Eine nackte Griechen-Statue als Centerfold

Hier ist alles bereits verblassende Erinnerung, die über alle Räume verstreuten Fotos sind verwischt, die Alltagshandlungen der Bewohnerinnen nur die Wiederholungszwänge Traumatisierter. Königin Hekabe (Monika Oschek) masturbiert zum ausgeklappten Centerfold einer griechischen Statue – der einzige Anflug von Humor in Bihlers Inszenierung – und schreibt Lästerbrief über die verhasste Schwiegertochter Helena (Lola Klamroth). Die turtelt unbeschwert mit ihrem Entführer. Doch immer wieder und immer häufiger durchbricht ein großes Schreien die Normalitätsnachstellung, blitzt das Licht, bricht der Schmerz sich Bahn. Im Atrium vereinen sich Kriegswitwen – sie tragen plötzlich blutrote Kleider – und Zuschauer zum Klagegesang.

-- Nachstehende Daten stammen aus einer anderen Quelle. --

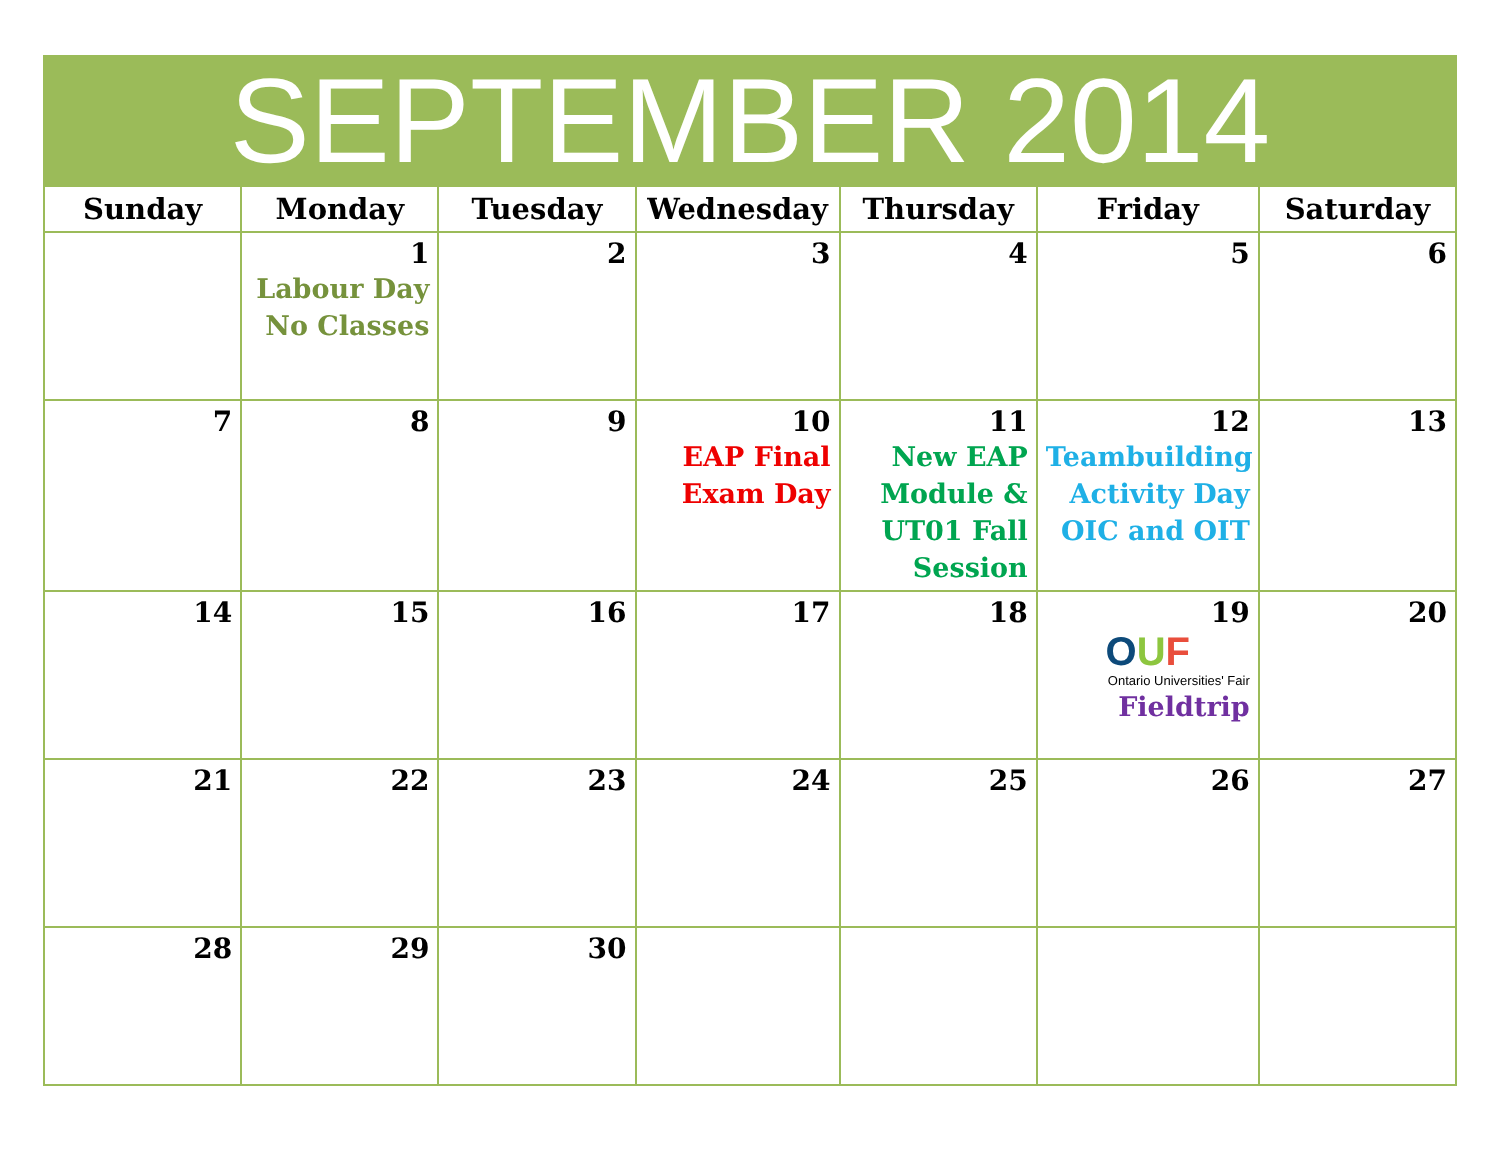SEPTEMBER 2014
| Sunday | Monday | Tuesday | Wednesday | Thursday | Friday | Saturday |
| --- | --- | --- | --- | --- | --- | --- |
| | 1 Labour Day No Classes | 2 | 3 | 4 | 5 | 6 |
| 7 | 8 | 9 | 10 EAP Final Exam Day | 11 New EAP Module & UT01 Fall Session | 12 Teambuilding Activity Day OIC and OIT | 13 |
| 14 | 15 | 16 | 17 | 18 | 19 O U F Ontario Universities' Fair Fieldtrip | 20 |
| 21 | 22 | 23 | 24 | 25 | 26 | 27 |
| 28 | 29 | 30 | | | | |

Dann ist es Zeit, die auf den Karten angegebenen Plätze einzunehmen. Publikum und Performer sind wieder getrennt. Mit lautem Rumms fallen die hochgezogenen Trennwände vom Bühnenhimmel, verwandeln die Bühne in einen Palast nach der Schlacht.

Auch der Dramentext ist unter den Kriegsopfern

Wer jetzt auf den Euripides-Text gehofft hatte, wird weiter enttäuscht. Die Sprache, so scheint es, ist ein weiteres Opfer des Krieges. Das Drama vollzieht sich größtenteils stumm. Und Lucia Bihlers Bilder sind fast durchweg stark genug, um den gestrichenen Griechen-Text zu tragen.

Die Frauen pflegen die Toten, bahren Priamos auf, Polyxena verschwindet, sie finden ihre Leiche, Andromache (Paulina Alpen) muss den griechischen Besatzern ihr Baby, den letzten Erben Trojas, übergeben. Darüber, dass ihr Kind sterben soll, informiert sie ein scheppernder Lautsprecher. Yvon Jansen rafft ihr Kleid hoch, die anderen eifern ihr nach, posieren auf ins Leere laufenden Treppchen: sexuelle Gefügigkeit als Überlebensstrategie.

Wieder bellt der Lautsprecher: Die Frauen werden versklavt, sollen getrennt die Bühne verlassen, so wie die Zuschauer das Depot betreten hatten. Stattdessen verhüllen sich die Troerinnen von Kopf bis Fuß in rotes Organzagewebe (Kostüme: Ran Chai Bar-Zvi), ein maximal eindrucksvolles Bild, zwischen Mythos und Modenschau schillernd. Dann rotten sie sich zusammen. Sie sind jetzt Hündinnen des Krieges, Erinnyen.

In ihrer gebündelten Wut liegt die Kraft. Man könnte den gut zweistündigen Abend auch in diesen Satz bündeln. Aber es geht ja gerade um das Teilen der Wut – und das funktioniert nur im gemeinsamen Erleben.